*Exercise requirements*: Return the data exactly, apart from leaving out the pictures.

*Data to examine*:
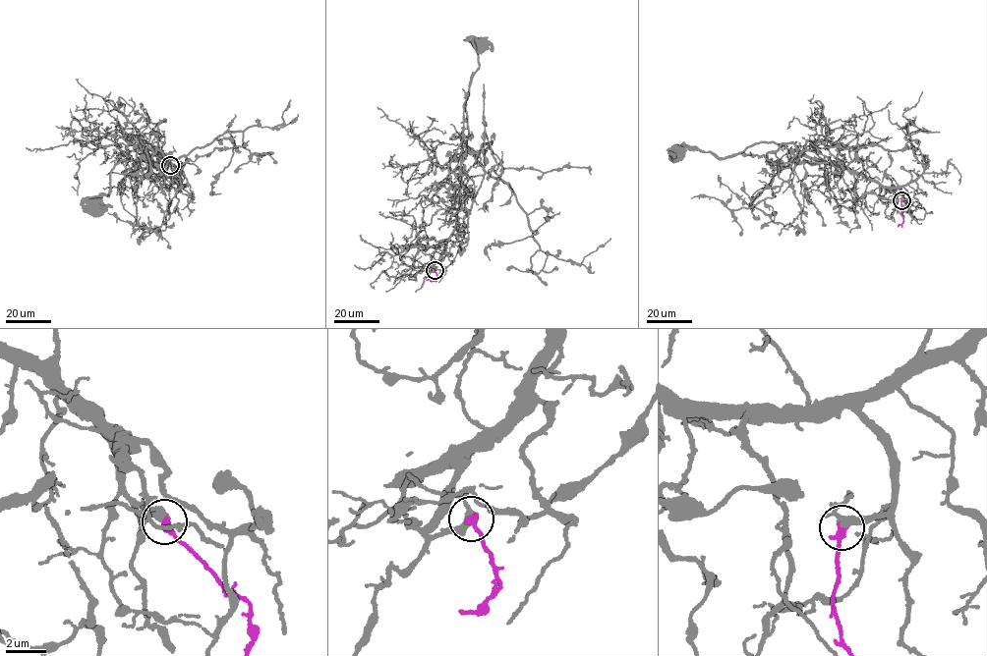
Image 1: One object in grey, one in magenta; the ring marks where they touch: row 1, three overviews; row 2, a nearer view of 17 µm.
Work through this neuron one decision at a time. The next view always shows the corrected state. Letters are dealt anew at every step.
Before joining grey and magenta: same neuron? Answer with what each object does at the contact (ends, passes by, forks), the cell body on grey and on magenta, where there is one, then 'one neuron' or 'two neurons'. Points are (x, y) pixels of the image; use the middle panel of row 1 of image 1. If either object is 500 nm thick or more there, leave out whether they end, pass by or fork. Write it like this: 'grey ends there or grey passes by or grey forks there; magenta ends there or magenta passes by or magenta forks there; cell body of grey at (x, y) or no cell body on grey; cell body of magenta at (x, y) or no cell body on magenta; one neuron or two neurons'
grey forks there; magenta ends there; cell body of grey at (479, 44); no cell body on magenta; one neuron

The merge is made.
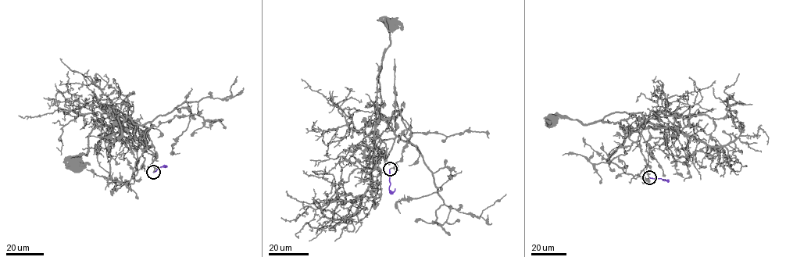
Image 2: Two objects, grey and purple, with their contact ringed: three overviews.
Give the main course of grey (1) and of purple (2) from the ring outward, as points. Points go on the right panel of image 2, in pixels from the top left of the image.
1: (649, 177), (637, 143), (648, 119), (630, 132), (646, 121), (617, 111), (587, 124), (558, 116), (551, 119)
2: (649, 177), (666, 180), (662, 180)

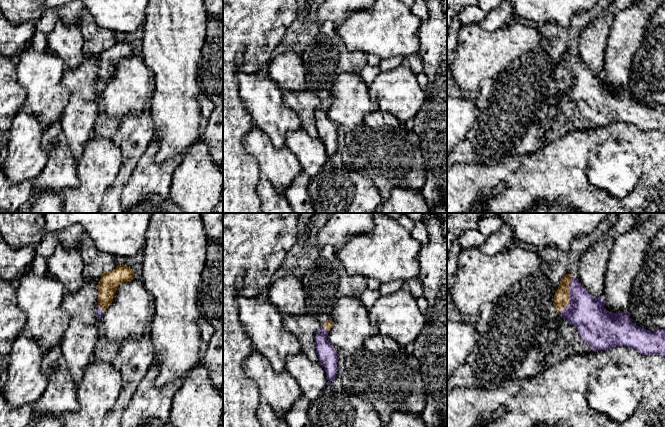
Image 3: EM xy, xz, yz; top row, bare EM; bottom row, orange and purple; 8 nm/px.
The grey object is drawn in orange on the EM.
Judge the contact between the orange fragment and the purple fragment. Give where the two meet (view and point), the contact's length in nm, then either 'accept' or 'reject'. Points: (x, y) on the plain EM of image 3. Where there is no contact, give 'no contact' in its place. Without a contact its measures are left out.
yz (569, 70) | 340 nm | accept

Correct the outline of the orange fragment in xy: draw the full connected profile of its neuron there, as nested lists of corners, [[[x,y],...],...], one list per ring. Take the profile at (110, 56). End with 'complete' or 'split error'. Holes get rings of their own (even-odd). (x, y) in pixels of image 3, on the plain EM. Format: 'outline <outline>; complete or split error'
outline [[[122,40],[115,45],[103,48],[98,58],[98,80],[96,92],[100,96],[103,89],[112,79],[117,63],[123,59],[133,56],[134,46]]]; split error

*Result for this exercise*:
Image 1: One object in grey, one in magenta; the ring marks where they touch: row 1, three overviews; row 2, a nearer view of 17 µm.
Work through this neuron one decision at a time. The next view always shows the corrected state. Letters are dealt anew at every step.
Before joining grey and magenta: same neuron? Answer with what each object does at the contact (ends, passes by, forks), the cell body on grey and on magenta, where there is one, then 'one neuron' or 'two neurons'. Points are (x, y) pixels of the image; use the middle panel of row 1 of image 1. If either object is 500 nm thick or more there, leave out whether they end, pass by or fork. Write it like this: 'grey ends there or grey passes by or grey forks there; magenta ends there or magenta passes by or magenta forks there; cell body of grey at (x, y) or no cell body on grey; cell body of magenta at (x, y) or no cell body on magenta; one neuron or two neurons'
grey forks there; magenta ends there; cell body of grey at (479, 44); no cell body on magenta; one neuron

The merge is made.
Image 2: Two objects, grey and purple, with their contact ringed: three overviews.
Give the main course of grey (1) and of purple (2) from the ring outward, as points. Points go on the right panel of image 2, in pixels from the top left of the image.
1: (649, 177), (637, 143), (648, 119), (630, 132), (646, 121), (617, 111), (587, 124), (558, 116), (551, 119)
2: (649, 177), (666, 180), (662, 180)

Image 3: EM xy, xz, yz; top row, bare EM; bottom row, orange and purple; 8 nm/px.
The grey object is drawn in orange on the EM.
Judge the contact between the orange fragment and the purple fragment. Give where the two meet (view and point), the contact's length in nm, then either 'accept' or 'reject'. Points: (x, y) on the plain EM of image 3. Where there is no contact, give 'no contact' in its place. Without a contact its measures are left out.
yz (569, 70) | 340 nm | accept

Correct the outline of the orange fragment in xy: draw the full connected profile of its neuron there, as nested lists of corners, [[[x,y],...],...], one list per ring. Take the profile at (110, 56). End with 'complete' or 'split error'. Holes get rings of their own (even-odd). (x, y) in pixels of image 3, on the plain EM. Format: 'outline <outline>; complete or split error'
outline [[[122,40],[115,45],[103,48],[98,58],[98,80],[96,92],[100,96],[103,89],[112,79],[117,63],[123,59],[133,56],[134,46]]]; split error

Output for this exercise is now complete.